04.07.2024
10 PHRASES THAT GET YOU OUT OF CONFLICT
You are a saint if you never conflict. The mere mortals have to argue about something at least once a day, either with colleagues, or with partners.
Sometimes the exchange of opinions passes with constructive and politely expressed contradictions. Other times, passions get so heated that the right word for the conversation becomes scandal.
Argument is a normal part of the job, scandal is not. Either way, you have to get out of it as best you can. Because even when controversy is helpful in clarifying the options and making the best decision, it leaves the disputants with an unpleasant feeling for a while afterwards. And the scandal is remembered for a long time and can permanently worsen relations, especially if the participants have crossed the border of education.
Psychologists claim that there are at least 10 phrases that act as a pacifier in any conflict.
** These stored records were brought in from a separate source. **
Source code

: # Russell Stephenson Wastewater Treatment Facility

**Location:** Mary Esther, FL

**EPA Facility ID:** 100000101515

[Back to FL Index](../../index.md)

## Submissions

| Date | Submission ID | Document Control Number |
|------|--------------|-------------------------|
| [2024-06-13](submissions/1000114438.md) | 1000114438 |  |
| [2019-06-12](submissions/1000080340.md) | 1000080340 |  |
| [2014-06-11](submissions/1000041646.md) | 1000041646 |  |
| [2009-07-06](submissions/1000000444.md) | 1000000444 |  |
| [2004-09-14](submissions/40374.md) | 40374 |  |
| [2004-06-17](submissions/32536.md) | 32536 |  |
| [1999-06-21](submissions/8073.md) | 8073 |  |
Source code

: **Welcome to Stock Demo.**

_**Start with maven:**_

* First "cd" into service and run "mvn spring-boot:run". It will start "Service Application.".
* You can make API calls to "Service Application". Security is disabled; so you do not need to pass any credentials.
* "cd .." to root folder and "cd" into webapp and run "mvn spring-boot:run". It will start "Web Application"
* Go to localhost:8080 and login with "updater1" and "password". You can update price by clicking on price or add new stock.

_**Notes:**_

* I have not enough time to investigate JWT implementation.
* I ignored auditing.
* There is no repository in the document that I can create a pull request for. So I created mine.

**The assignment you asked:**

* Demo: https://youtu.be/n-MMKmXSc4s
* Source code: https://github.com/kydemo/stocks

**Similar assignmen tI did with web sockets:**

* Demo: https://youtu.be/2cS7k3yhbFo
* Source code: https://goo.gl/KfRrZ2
However, you have to hit the timing for them.
The second condition for success is to consider what is appropriate to say according to your interlocutors. "You are very beautiful when you are angry" can put out the fire in the beloved. But the lady at the company you're negotiating with will, like nothing, consider it sexual harassment. For her, you need to come up with another compliment that will stimulate her brain to release the hormone of happiness - for example, "You are very eloquent when you are angry."
"Let's stop fighting" is an appropriate call among equal colleagues or partners. When your boss is involved, you're likely to hear "We don't fight, but I'm fighting you." In his presence, choose, for example, "Let's see things from another point of view".
The main purpose of each of the 10 phrases is to relieve tension.
However, in no case do not offer a break if your interlocutor has not finished speaking. He will consider it disrespectful and instead of calming down, you will inflame passions.
The phrase suggests that you want the conflict to end in a win-win outcome, not to force yourself. Therefore, everyone should let off some steam in the temperamental conversation.
Don't worry about it, the benefits outweigh the harm. First, you will quell the conflict for the time being, which is the main goal. Second, it's always good to know what the other person expects from you. This will allow you to be more constructive in seeking a solution or more persuasive in defending your own position.
Thus, at the same time, you give satisfaction to your interlocutor and hope that things will end in mutual agreement. The logical result is that the conflict settles down, at least for a while. The sooner you give the impression that you're all on the same page, the easier it will be to avoid a sharp confrontation.
Some of the phrases recommended by psychologists are a little manipulative, because they affect the inflamed opponent on a subconscious level. They work most effectively if the conflict is between two people or in a small group.
Although your interlocutor is "riding the broom" and flooding you with emotions instead of arguments, you can tell him "I understand why you are fired up" or "I understand why you are upset". This will make it appear that you are taking his side. This will not resolve the conflict, but it may remind him that his behavior is not very professional.
However, don't say "I'm trying to understand you" - it carries a tone of negation and some contempt.
Also, when people fight, it becomes difficult for them to think straight. You may also find that, in the end, the other party's position is not as unacceptable as it seemed to you at first.
After her, shut up, don't get emotional with inappropriate talk in an unacceptable tone. If your interlocutor does not calm down, say "Let's stop" and leave. Well, it's a setback, but with some opponents, no phrases help.
What to do with your hands
It may seem strange to you, but hands can ignite conflict just like words. There are gestures that you must carefully avoid so as not to add fuel to the fire.
Never point the finger. It doesn't matter which finger. The indicative is accusative. The middle finger is downright snobbish and hostile. The thumb betrays some disdain. It's tasteless with the puppy.
When you want to point something out to your interlocutors, use your whole hand.
As soon as you speak straight, do not make gestures below the waist, they bring up associations of something indecent. If they are at the higher levels of the body, for example at the level of the heart, they have a positive effect on the audience.
Do not hold your hands in front of your stomach. As if you are guarding yourself from something or someone, you do not inspire confidence, you are perceived as unreliable.
Do not hold both hands behind your back. When you listen to your opponent, it looks like a bossy pose, it gives off arrogance.
When you're making your case, posture gets in the way - there's evidence that arm movement helps with eloquence. Prof. William McNeill conducted an experiment in which lecturers' hands were tied behind their backs. As a result, they needed more time to find the correct words.
Avoid touching your face and hair. Scratching, pushing your hair, picking your nose, tugging your ears will make your opponent think that you are not listening with interest, that you are bored, that you are not showing respect. This will irritate him.